Assesses genome editing of a target locus by CRISPR-Cas9. TIDE quantifies the editing efficacy and simultaneously identifies the predominant types of insertions and deletions (indels) in the targeted pool of cells. The software requires only two standard polymerase chain reactions (PCRs) and two capillary sequencing runs. TIDE can assist in the testing and rational design of genome editing strategies. It is suitable for non-templated Cas9 editing.
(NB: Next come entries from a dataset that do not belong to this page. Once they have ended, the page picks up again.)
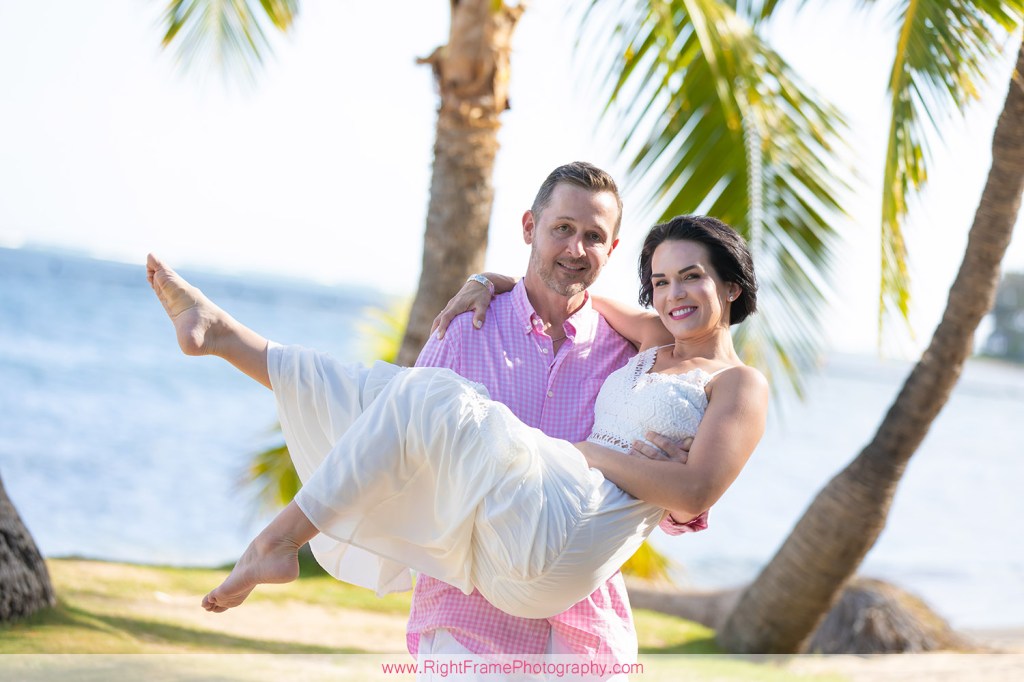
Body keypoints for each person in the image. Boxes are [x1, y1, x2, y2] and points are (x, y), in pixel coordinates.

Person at [145, 213, 768, 624]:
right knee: (391, 393)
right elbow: (565, 290)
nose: (673, 294)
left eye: (692, 278)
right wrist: (488, 279)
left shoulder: (739, 383)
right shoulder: (652, 339)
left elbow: (695, 494)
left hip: (576, 534)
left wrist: (590, 453)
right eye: (661, 281)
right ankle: (224, 337)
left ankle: (275, 542)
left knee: (434, 396)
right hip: (535, 521)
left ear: (732, 287)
CRISPR-GA / CRISPR Genome Analyzer

A platform to assess the quality of a genome editing experiment only with three mouse clicks. The method evaluates next-generation data to quantify and characterize insertions, deletions and homologous recombination. CRISPR Genome Analyzer provides a report for the locus selected, which includes a quantification of the edited site and the analysis of the different alterations detected. The platform maps the reads, estimates and locates insertions and deletions, computes the allele replacement efficiency and provides a report integrating all the information.

CRISPResso

Allows the quantification of both non-homologous end joining (NHEJ) and homologous directed repair (HDR) occurrences. CRISPResso is a software pipeline for the analysis of targeted CRISPR-Cas9 deep sequencing data. This suite of computational tools provides an integrated, user-friendly interface that can be operated by biologists and bioinformaticians alike. It offers several novel features, including: batch sample analysis via command line interface, integration with other pipelines, tunable parameters of sequence quality and alignment fidelity, discrete measurement of insertions, deletions, and nucleotide substitutions.